To take on an active role in our care we need to be empowered, equipped, enabled and engaged.  As we truly start working on upgrading our skills to effective levels there are a few other "E" things that will help us.  It's almost like a puzzle game. Finding those special "E"s can help you to become an ePatient. 

I think the missing "E"s are encouragement and empathy, and it is the letter E that is sponsoring this idea.
A letter from our sponsor.

You can use them in your own attitudes towards yourself, but they are most powerful when they come from someone else

With a sudden health problem that is unlikely to disappear you wish for superpowers just to get to the normal level that other people appreciate. Sometimes it's empathy or encouragement that gives you the key to gaining knowledge or improvement.

Empathy  - you know when it's not there - can be enhanced by some films or books as described in this blog post called "Empathy - The Secret Sauce in Physiotherapy?". Coincidentally my best source of encouragement has been my physiotherapist. See this post about a turning point for more details about encouragement/empathy.

Here's another story/post where coaching and encouragement were good for doctor and patient. I really liked Dr. Thiele Isip Tan's enjoyment of her patient's success.
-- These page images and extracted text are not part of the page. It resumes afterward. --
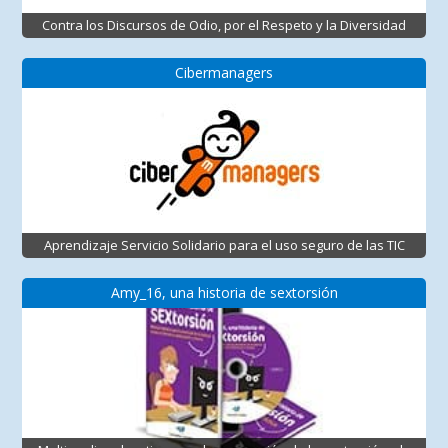
Contra los Discursos de Odio, por el Respeto y la Diversidad
Cibermanagers
Aprendizaje Servicio Solidario para el uso seguro de las TIC
Amy_16, una historia de sextorsión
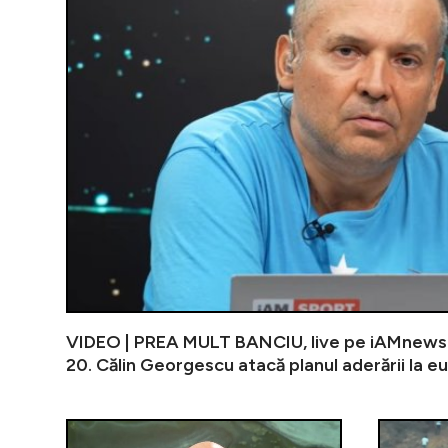
VIDEO | PREA MULT BANCIU, live pe iAMnews.ro
20. Călin Georgescu atacă planul aderării la e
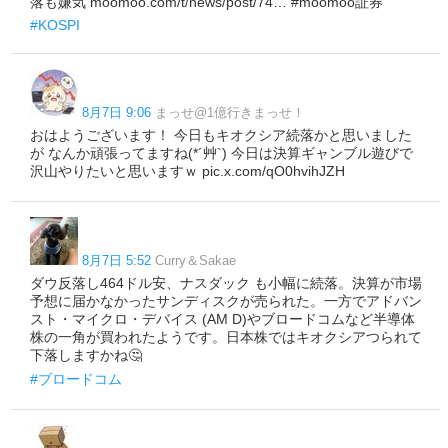
落も嫌気 moomoo.com/t/news/post/74… #moomoo証券
#KOSPI
8月7日 9:06
まっせ@1億行きまっせ！
おはようございます！ 今日もキオクシア続落かと思いました
が なんか頑張ってますね(*´艸`) 今日は決算ギャンブル遊びで
沢山やりたいと思いますｗ pic.x.com/qO0hvihJZH
8月7日 5:52
Curry＆Sakae
ダウ反落し464ドル安、ナスダック も小幅に続落。決算が市場
予想に届かなかったサンディスクが売られた。一方でアドバン
スト・マイクロ・デバイス (AM D)やブロードコムなど半導体
株の一角が買われたようです。日本株ではキオクシアつられて
下落しますかね🤔
#ブロードコム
Maid of the Mist Double Rainbow. Dad's last cruise

For me the old model of doing everything that I was told and feeling that poor progress was my failure has been left in the past. 

And on the positive side I read (and can't find the link) that having a chronic illness and treating it very well is a secret to a long life.

Here's another link that I liked Placebo, Nocebo, and Expectations: Leveraging Positive Outcomes. The idea that even non-verbal clinical behaviour can influence patient outcomes certainly helps to explain why some patients thrive with a certain course of treatment while others don't.